Ich will sehen, was vor mir ist

„Ich bin gleichzeitig blown away, wenn ich sehe, was für Fähigkeiten, die Leute in unserer Community haben. Da sind Leute, die können handgemachte Knopflöcher machen …“

Aber du machst super Schnittmuster, liebe Lindy! Du hast eben gesagt, dass du viel Erfahrung hast, weil du vorher schon viele Fehler gemacht hast. Ich finde ja auch, du bist eine super Designerin. Du weißt, was du kannst – aber warum willst du dann nicht im Rampenlicht stehen? 

„Ok, da ist zum Einen die Angst, sichtbar zu sein und dann ist es zum Anderen für mich einfach nicht wirklich interessant. Mich interessiert vielmehr, was vor mir ist. Ich schaue nicht in den Spiegel, ich schaue nicht auf mich. Ich will sehen, was vor mir ist. Ich bin besonders daran interessiert, wenn mir jemand erzählt, dass er dieses oder jenes tun will. Dann macht es mir Freude, wenn ich weiß, wie das geht und ich sagen kann „okay, versuche das mal“. 

Ja, das denke ich auch, dass es wichtig ist, sich aus der Komfortzone rauszuwagen, denn die Menschen sind schon daran interessiert, wer hinter einer Idee steckt. Sie wollen den Menschen hinter einem Projekt kennenlernen. Viele sind so müde, nur diese anonymen Marken zu sehen, deswegen lohnt es sich, auch mal ins Licht zu gehen und sich zu zeigen. 

„Weißt du, ich sitze hier in meinem schwarzen Hacker Top, meiner schwarzen Play Pants und meiner schlechten Frisur … das ist nicht wichtig. Aber mir ist schon klar – I have to step up.“

Genau deswegen machen wir zu dritt eine Aktion wie #rotesKleid. Wir machen es zusammen. Wir werfen unsere Kompetenzen in einen Topf und ermutigen uns gegenseitig, weil wir es jeweils großartig finden, was die jeweils andere macht. 

Es ist leichter von anderen zu schwärmen …

Kaum hatte ich das gesagt, fing Lindy an, von meinen und Constanzes Stärken zu schwärmen und von den Projekte, die wir schon gemeinsam gemacht haben. Das war schön zu hören, aber ich mußte dann doch noch anbringen, dass sie anscheinend lieber über andere oder über ihre Arbeit spricht, als über sich. 
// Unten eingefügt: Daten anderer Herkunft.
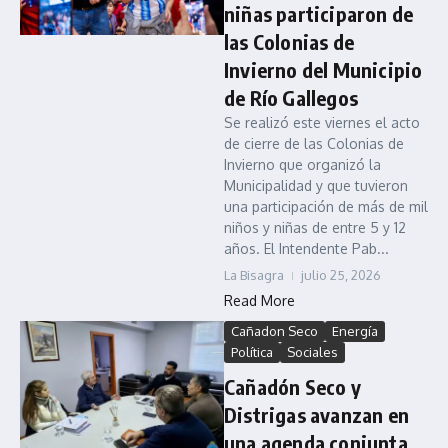
niñas participaron de
las Colonias de
Invierno del Municipio
de Río Gallegos
Se realizó este viernes el acto
de cierre de las Colonias de
Invierno que organizó la
Municipalidad y que tuvieron
una participación de más de mil
niños y niñas de entre 5 y 12
años. El Intendente Pab...
La Bisagra
julio 25, 2026
Read More
Cañadon Seco
Energía
Política
Sociales
Cañadón Seco y
Distrigas avanzan en
una agenda conjunta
„Ja, maybe. Obwohl meine Arbeit mich zeigt, glaube ich.“

Ja das stimmt, aber es ist eher indirekt und die Ergebnisse stehen im Rampenlicht und die Designerin im Hintergrund. Kann es sein, dass du lieber andere Menschen anziehst und ins Spotlight stellst, als dich? 

„Ok, I dont know. Da ist bestimmt ein bisschen Wahrheit darin, immerhin kennst du mich schon lange und gut, Meike. Ich bin sehr zielbewußt und ich denke, wenn ich eine Auto wäre, würde ich fahren, bis meine Räder abfallen. Aber ich habe gelernt – the hard way –  dass das keine gute Idee ist.“ 

Das heißt, es bleibt auch oft einfach keine Kraft mehr, dich um dich zu kümmern, weil du mit anderen Dingen so beschäftigt bist?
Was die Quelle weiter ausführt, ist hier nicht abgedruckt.